── Text excerpt

Financial software company, Intuit, is a significant provider of services to the small business market. With total revenues around $4 billion, the company offers products such as check processing, payroll services, personal and professional tax preparation tools, and accounting software. It's a big business that automates important financial functions for small and mid-sized organizations.
Intuit's customers rely on the company to provide core, mission-critical financial services. For this reason, Intuit is as much an enterprise technology company as Oracle or SAP. In recent years, the company migrated its products to the cloud, emphasizing service delivery over the Internet.
Migration challenges. For many enterprise vendors, migrating products from on-premise to the cloud involves a challenging mix of changes to technology, process, and business model. In Intuit's case, with a broad product line that spans large organizations down to millions of consumers, many of these changes are particularly complex.

────
── Input data

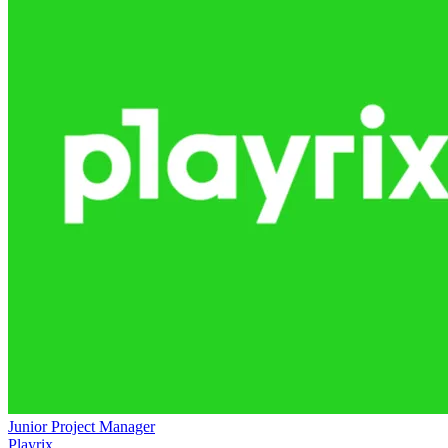
Junior Project Manager
Playrix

────

■ Exercise instructions ■
1. The passage on Intuit names the kinds of change that moving products from on-premise to the cloud involves for enterprise vendors. List each of them.
2. Go on with the passage about Intuit's move to the cloud, starting after its last sentence.
The listing isn't needed for any of this.

■ Responses ■
1. Technology, process, and business model.

2.
I spoke with Tayloe Stansbury, Intuit's Senior Vice President and Chief Technology Officer, to get a better sense of the company's efforts to migrate its products to the cloud. Stansbury explained that Intuit has invested over $300 million during the last two years to consolidate data centers, upgrade hardware, and refresh its software applications. Inuit has used much of this investment to create a robust architecture and software as a service (SaaS) technology platform.
In addition to technology investment, however, Intuit has also focused on personnel and process. To minimize human error the company instituted a peer review board, consisting of architects and others, which must approve all software and hardware changes. In addition, the company evaluated staff, including both senior management and technical personnel, to "ensure that all groups possess sufficient experience with high-availability SaaS computing."
Despite its massive upgrade and modernization program over the last 18 months, Intuit nonetheless suffered a series of outages that provoked the wrath of customers and served as a "wake-up call" inside the company, to use Stansbury's term. These outages interfered with customers' business operations and therefore harmed Intuit's reputation.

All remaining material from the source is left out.